AGBT post #2.
Anyhow, on the AGBT side of things, I just came back form the Pacific Biosciences panel discussion, which was pretty neat. The discussion was on "how many base pairs will it take to enable personalized medicine?" A topic I'm really quite interested in.
The answers stretched from infinite, to 6 Billion, to 100TB, to 100 people (if they can pick the right person), to 1 (if they find the right one). It was a pretty decent discussion, covering things from American politics, to snp finding, to healthcare... you get the idea. The moderator was also good, the host of a show (Biotechworld?) on NPR.
My one problem is that in giving their answers, they brushed on several key points, but never really followed up on it.
1) just having the genome isn't enough. Stuff like transription factor binding sites, methylation, regulation, and so forth are all important. If you don't know how the genome works, personal medicine applications aren't going to fall out of it. (Elaine Mardis did mention this, but there was little discussion of it.)

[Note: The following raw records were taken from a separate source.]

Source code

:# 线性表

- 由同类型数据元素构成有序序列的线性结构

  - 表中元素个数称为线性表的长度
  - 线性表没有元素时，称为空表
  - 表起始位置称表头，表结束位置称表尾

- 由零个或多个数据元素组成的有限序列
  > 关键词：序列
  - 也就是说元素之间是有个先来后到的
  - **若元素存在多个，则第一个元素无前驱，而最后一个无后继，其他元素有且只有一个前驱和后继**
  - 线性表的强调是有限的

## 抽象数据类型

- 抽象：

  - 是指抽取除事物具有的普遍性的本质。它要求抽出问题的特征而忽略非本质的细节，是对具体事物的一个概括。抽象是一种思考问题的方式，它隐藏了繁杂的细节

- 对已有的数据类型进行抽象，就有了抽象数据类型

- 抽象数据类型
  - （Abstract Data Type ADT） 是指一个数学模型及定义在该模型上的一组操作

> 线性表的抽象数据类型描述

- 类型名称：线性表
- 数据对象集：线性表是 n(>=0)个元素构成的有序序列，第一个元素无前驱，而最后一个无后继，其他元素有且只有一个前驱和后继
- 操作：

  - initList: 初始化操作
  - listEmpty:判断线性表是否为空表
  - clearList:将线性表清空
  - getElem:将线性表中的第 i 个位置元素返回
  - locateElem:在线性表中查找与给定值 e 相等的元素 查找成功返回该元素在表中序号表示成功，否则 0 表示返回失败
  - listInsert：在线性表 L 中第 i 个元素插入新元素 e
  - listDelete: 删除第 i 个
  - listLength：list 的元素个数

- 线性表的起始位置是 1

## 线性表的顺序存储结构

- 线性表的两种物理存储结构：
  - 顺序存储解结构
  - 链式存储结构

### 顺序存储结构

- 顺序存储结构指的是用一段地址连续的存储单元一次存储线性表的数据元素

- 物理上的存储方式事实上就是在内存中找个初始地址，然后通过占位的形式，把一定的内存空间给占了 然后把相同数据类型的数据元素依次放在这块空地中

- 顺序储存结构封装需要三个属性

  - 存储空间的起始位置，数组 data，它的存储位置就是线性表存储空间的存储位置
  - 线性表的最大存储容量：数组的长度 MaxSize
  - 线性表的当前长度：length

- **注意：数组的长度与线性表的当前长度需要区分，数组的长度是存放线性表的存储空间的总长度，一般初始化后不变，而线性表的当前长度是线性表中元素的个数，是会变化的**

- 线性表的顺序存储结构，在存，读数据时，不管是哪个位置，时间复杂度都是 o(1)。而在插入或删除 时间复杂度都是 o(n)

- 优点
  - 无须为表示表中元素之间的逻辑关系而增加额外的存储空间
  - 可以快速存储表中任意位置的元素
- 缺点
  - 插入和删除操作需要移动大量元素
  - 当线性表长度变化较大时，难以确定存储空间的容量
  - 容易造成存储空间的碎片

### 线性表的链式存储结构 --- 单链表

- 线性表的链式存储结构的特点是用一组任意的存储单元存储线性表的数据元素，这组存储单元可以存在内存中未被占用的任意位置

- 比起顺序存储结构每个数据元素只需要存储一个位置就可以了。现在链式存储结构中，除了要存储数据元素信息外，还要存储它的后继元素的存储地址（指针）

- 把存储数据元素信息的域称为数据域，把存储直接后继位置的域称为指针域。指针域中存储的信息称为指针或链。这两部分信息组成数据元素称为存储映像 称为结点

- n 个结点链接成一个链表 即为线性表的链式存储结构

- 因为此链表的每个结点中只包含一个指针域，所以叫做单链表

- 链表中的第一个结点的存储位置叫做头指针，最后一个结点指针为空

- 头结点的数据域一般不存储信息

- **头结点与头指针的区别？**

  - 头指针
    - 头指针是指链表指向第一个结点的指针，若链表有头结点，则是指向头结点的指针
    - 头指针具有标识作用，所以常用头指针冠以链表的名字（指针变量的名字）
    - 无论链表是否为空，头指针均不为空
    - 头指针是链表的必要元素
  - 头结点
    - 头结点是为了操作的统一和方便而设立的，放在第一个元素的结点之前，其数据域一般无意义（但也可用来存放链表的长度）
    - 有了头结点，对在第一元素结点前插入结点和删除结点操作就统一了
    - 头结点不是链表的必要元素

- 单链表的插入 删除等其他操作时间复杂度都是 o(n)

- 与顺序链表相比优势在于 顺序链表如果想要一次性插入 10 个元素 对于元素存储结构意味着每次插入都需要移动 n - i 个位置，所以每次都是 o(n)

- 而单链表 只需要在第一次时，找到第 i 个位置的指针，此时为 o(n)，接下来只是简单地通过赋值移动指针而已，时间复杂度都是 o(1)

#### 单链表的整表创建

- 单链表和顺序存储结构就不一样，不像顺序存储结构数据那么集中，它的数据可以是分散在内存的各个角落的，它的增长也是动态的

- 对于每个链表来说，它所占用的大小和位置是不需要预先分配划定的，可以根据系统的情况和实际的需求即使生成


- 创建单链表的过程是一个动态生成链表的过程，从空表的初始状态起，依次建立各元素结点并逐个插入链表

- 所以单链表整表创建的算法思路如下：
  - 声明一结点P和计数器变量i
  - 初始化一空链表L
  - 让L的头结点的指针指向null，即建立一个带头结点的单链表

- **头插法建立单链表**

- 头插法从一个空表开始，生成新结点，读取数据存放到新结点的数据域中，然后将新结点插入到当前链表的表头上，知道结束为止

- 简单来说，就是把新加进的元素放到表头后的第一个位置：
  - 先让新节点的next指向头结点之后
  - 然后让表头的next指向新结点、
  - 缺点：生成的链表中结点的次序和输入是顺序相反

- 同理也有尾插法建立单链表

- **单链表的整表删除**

2) Financial aspects will drive this. That, in itself was mentioned, but the real paradigm shifts will happen when you can convince the U.S. insurance companies that preventive medicine is cheaper than treating illness. That's only a matter of time, but I think that will drive FAR more long term effects than having people's genomes. (If insurance companies gave obese people a personal trainer and cooking lessons, assuming their health issues are diet related, they'd save a bundle in not having to pay for diabetes medicine, heart surgery, and associated costs.... but targeting people for preventive treatment requires much more personal medicine than we have now.)
Other points that were well covered include the effect of computational power as a limiting agent in processing information, the importance of sequencing the right people, and how its impossible to predict where the technology will take us, both morally and scientifically.
Anyhow, as I'm typing this while sitting in other talks:
Inanc Birol, also from the GSC, gave a talk on his work on a new de novo assembler:
80% reconstruction of the C.elegans genome from 30x coverage, which required 6 hours (10 cpu) for data preparation and performing the assembly in less than 10 minutes on a single CPU, using under 4Gb of RAM.
There you go.. the question for me (relevant to the last posting) is "how much of the 20% remaining has poor sequencability?" I'm willing to bet it's the same.
And I just heard a talk on SSAHA_pileup, which seems to try to sort snps. Unfortunately, every SNP caller talk I see always assumes 30X coverage.. How realistic is that for human data? Anyhow, I'm sure I missed something. I'll have to check out the slides on slideshare.net, once they're posted.
And the talks continue....
btw, remind me to look into the fast smith-waterman in cross-match - it sounds like it could be useful.